Without including any images, set down the records below exactly.

★ ★ ★ ★ ★

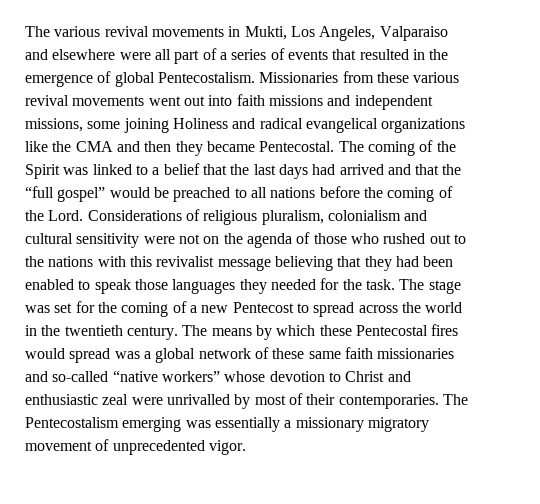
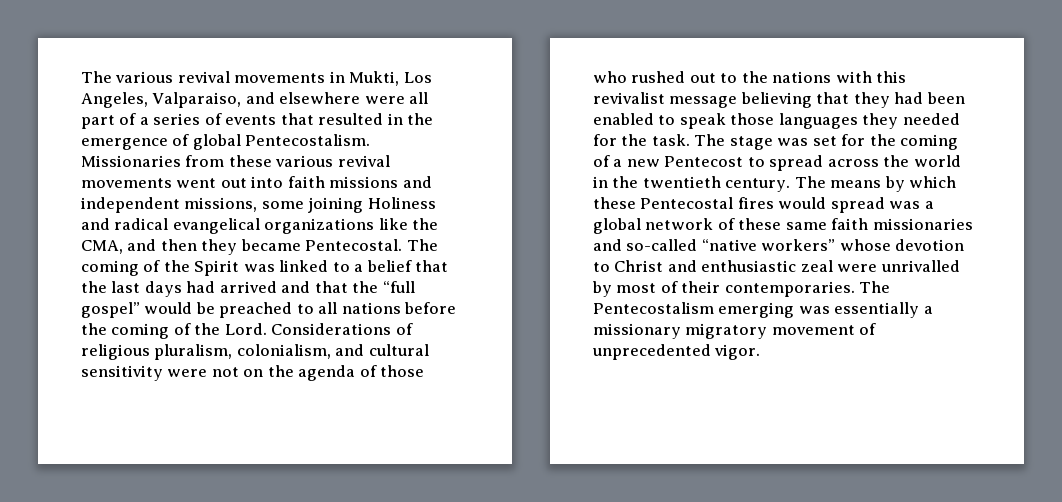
[379,26,448,41] Valparaiso -> [152,92,242,108] Valparaiso,
[75,141,113,152] CMA -> [81,240,123,254] CMA,
[327,210,401,221] colonialism -> [236,344,331,359] colonialism,

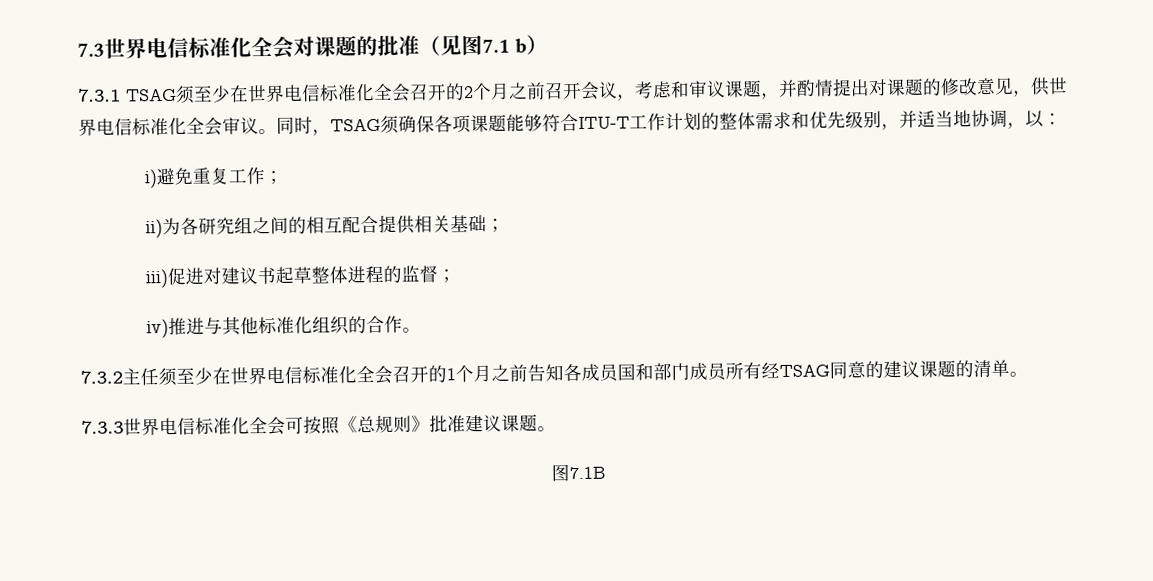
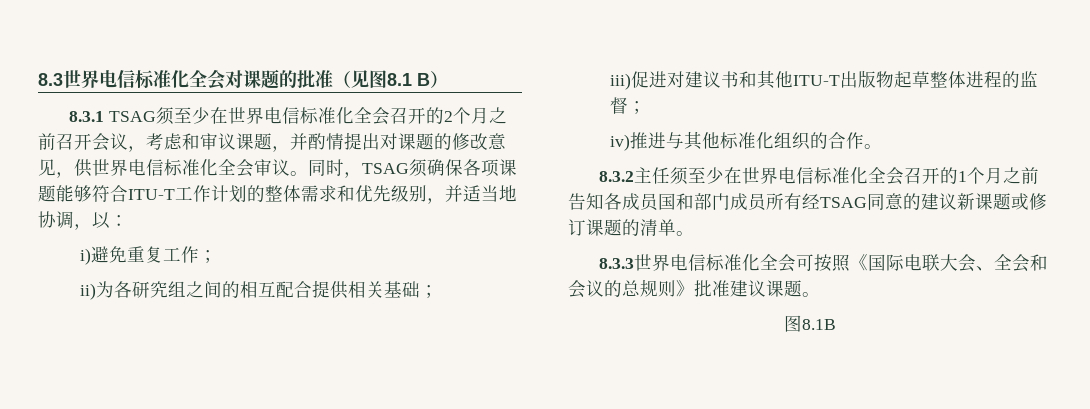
[77,42,105,57] 7.3 -> [38,73,63,86] 8.3
[482,38,527,54] 7.1 b -> [387,73,430,86] 8.1 B
[78,88,121,102] 7.3.1 -> [69,111,105,122] 8.3.1
(276, 275) none -> [739,70,895,89] 和其他ITU-T出版物
[80,370,123,384] 7.3.2 -> [599,171,635,182] 8.3.2
(920, 369) none -> [957,193,1047,210] [568,219,586,236] 新课题或修订
[81,420,124,434] 7.3.3 -> [599,258,635,269] 8.3.3
(358, 425) none -> [868,254,1049,272] [568,280,622,298] 国际电联大会、全会和会议的
[568,466,606,480] 7.1B -> [802,319,836,330] 8.1B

★ ★ ★ ★ ★

Answer to this exercise:
[379,26,448,41] Valparaiso -> [152,92,242,108] Valparaiso,
[75,141,113,152] CMA -> [81,240,123,254] CMA,
[327,210,401,221] colonialism -> [236,344,331,359] colonialism,

[77,42,105,57] 7.3 -> [38,73,63,86] 8.3
[482,38,527,54] 7.1 b -> [387,73,430,86] 8.1 B
[78,88,121,102] 7.3.1 -> [69,111,105,122] 8.3.1
(276, 275) none -> [739,70,895,89] 和其他ITU-T出版物
[80,370,123,384] 7.3.2 -> [599,171,635,182] 8.3.2
(920, 369) none -> [957,193,1047,210] [568,219,586,236] 新课题或修订
[81,420,124,434] 7.3.3 -> [599,258,635,269] 8.3.3
(358, 425) none -> [868,254,1049,272] [568,280,622,298] 国际电联大会、全会和会议的
[568,466,606,480] 7.1B -> [802,319,836,330] 8.1B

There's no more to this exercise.